■ Given request
Write the next part of the juggling correspondent's letter below, starting after its last sentence; the data that follows the letter plays no part in this.

++++ Text excerpt ++++

Page 12                                                 October - November 1977

FROM LINDSAY LESLIE in Scotland

 

I am very pleased to have been elected one of the IJA correspondents. I hope I can keep up a reasonable flow of news so that I live up to the honor given.

 

I have enclosed a photo of my barber pole gimmick which is my answer to devil sticks (Editor's note: Lindsay enclosed a color photograph which could not be reproduced in the Newsletter of himself working with a "stick" longer and thicker than a normal devil stick, apparently a perfect cylinder, and painted with large red and white stripes, i.e, a barber pole). I developed this gimmick by chance when I started to practice devil stick moves

using cardboard rolls which. are used to store dress and curtain material on, and as my clubs and rings were colored red and white at that time, the name just struck me as I painted the first one. By the way, I go through a lot of barber poles they get damaged as quickly as Badminton shuttlecocks, but they are easy enough to make. I stuff two sheets of newspaper and paste in at both ends; this gives added strength at the ends and stops the clunk noise given off when a hollow cylinder is knocked. I must mention that although I make all my own props, I do not make them for sale for two reasons: first, on close inspection they are not too well finished; and, second, as they are mostly made of wood, paper, etc., they require frequent repair and renewal.

 

Around July sometime John McPeak sent me a letter informing me that the Jonny James trick I explained in the March-April 1977 Newsletter which I thought was original was in fact performed about fifty years ago by none other than Enrico Rastelli.

++++ Information shown ++++

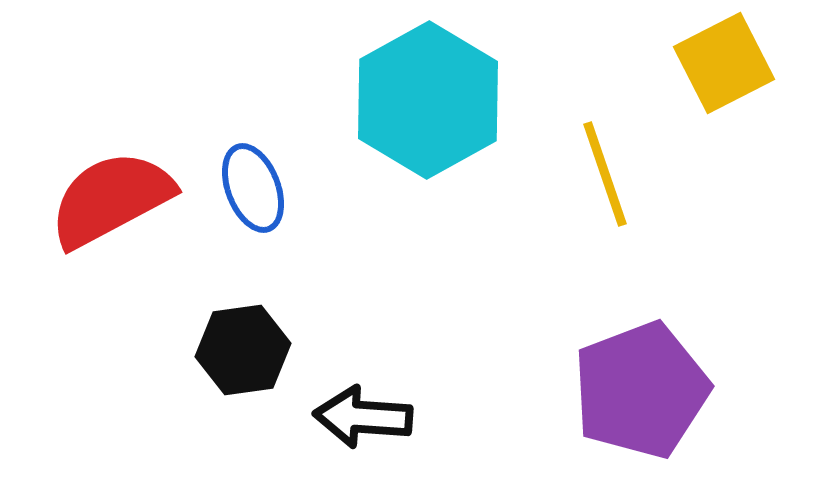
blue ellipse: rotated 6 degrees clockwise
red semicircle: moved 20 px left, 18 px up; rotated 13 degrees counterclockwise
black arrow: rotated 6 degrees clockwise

++++

■ Output for this task
John saw a news cutting photo of Rastelli doing the large and small ball trick in Karl-Heinz Ziethen's juggling collection when he was performing in Germany. I received another letter today from John McPeak who tells me that Bobby May was the first American juggler to work in Israel at the "Caliph," fifty meters from where John is currently performing his act at the Caravan Club in Tel Aviv. John leaves Israel at the beginning of October for Paris.

 

Ireland's first-ever IJA juggle-in was held August 18-19 this year when Fred Griffin looked up Bobby Menary in Northern Ireland and spent a couple of days with him. Fred, a well known IJAer from New York, sure gets around; he was also at this year's Delaware convention.

 

After reading through the article on group juggling in the June-July Newsletter (thanks to Velva Walden's translation from the German), I thought it might be worth mentioning a system I call "Rallies at Random" which I have always thought necessary when doing group juggling for an audience using several formations and line-ups. The problem is what to do when one of the group has a miss or drop which hinders or halts a rally (a rally is a predetermined number of passes, usually eight or sixteen, which fits in with most juggling music). In my experience this happens a lot. Well, we choose a master juggler for the group. His job is to give the signal when each rally will commence, and he is the juggler whom everyone has to synchronize to or keep in step with at all times during the act. Let's say one

juggler drops a prop. While he picks it up the others in the group keep doing the cascade to themselves as if it were part of the act, but when the butter-fingered juggler has got in step with the master juggler again, all predetermined counts are lost. So where do they start? Well, the master juggler checks that all are in step and in position, and then he gives the signal "Yep" just as a prop leaves his left hand. All jugglers then know that when the prop they have just thrown from their left hand reaches their right hand, this is the one that starts the first pass of the rally. I have found this better than making a complete stop for a restart, especially after a drop.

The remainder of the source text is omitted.